What was insidious about this was that it gave investment banks an incentive to keep underpricing I.P.O.s. According to a recent study by the finance professors Jay Ritter and Tim Loughran, in the nineteen-eighties I.P.O.s rose, on average, seven per cent on the first day of trading. Between 1990 and 1998, they rose fifteen per cent. And in the dot-com heyday, between 1998 and 2000, they rose sixty-five per cent. One of the main causes for this surge was Wall Street's desire to keep itself supplied with baksheesh to hand out to coveted clients.

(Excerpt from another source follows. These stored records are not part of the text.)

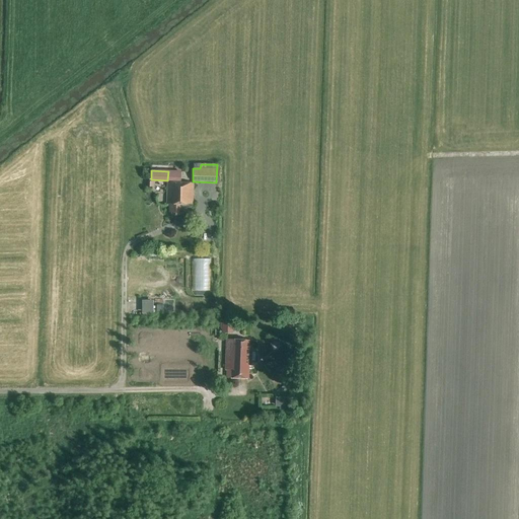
[(179,216),(179,205),(192,205),(193,183),(167,182),(166,205),(169,205),(169,214),(171,214),(171,216),(179,216)]
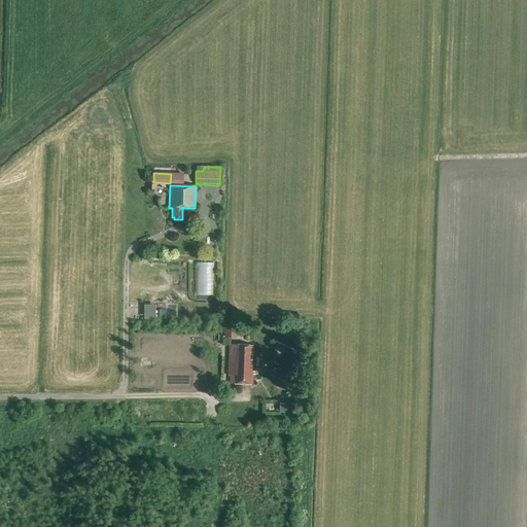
[(153,305),(142,305),(142,318),(153,318),(153,305)]
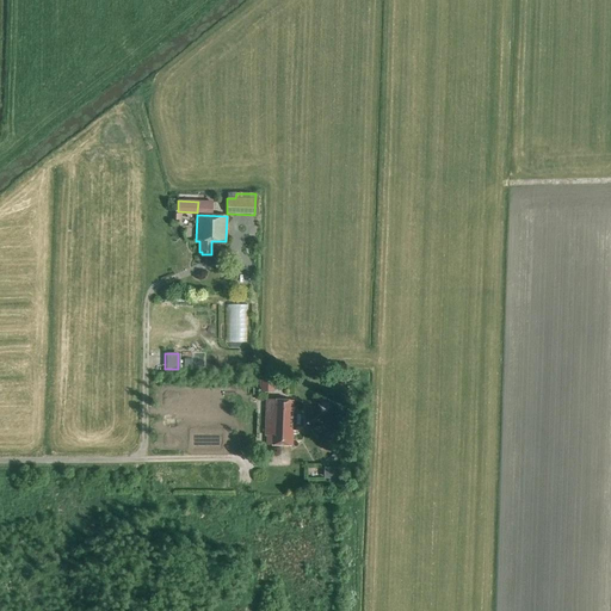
[(261,392),(273,393),(273,376),(261,375),(261,392)]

This, in turn, deprived small companies of money that might have made the difference between life and bankruptcy. It corrupted the efficient allocation of capital, which is supposedly the whole reason that Wall Street exists. And it allowed the biggest investment banks to insulate themselves from competition, by creating a self-reinforcing pattern: the more business the banks did, the more bribes they could hand out, and the more business they got. "If you owned a big chunk of the I.P.O. market, you had more I.P.O. shares to hand out," Ritter said last week. "It was a rich-get-richer situation." All of this was far more destructive to the well-being of the capital markets than a little payola for a few telecom C.E.O.s.

The irony is that if Salomon had written Bernie Ebbers a check for two million dollars, instead of offering him shares of Qwest, it would have been clear that the firm was breaking the law. (At the moment, no firm or executive has been charged with anything related to I.P.O. spinning.) All things being equal, writing a check might have been less egregious. Bribery is no good, but if we're going to have it on Wall Street at least let it be in cash.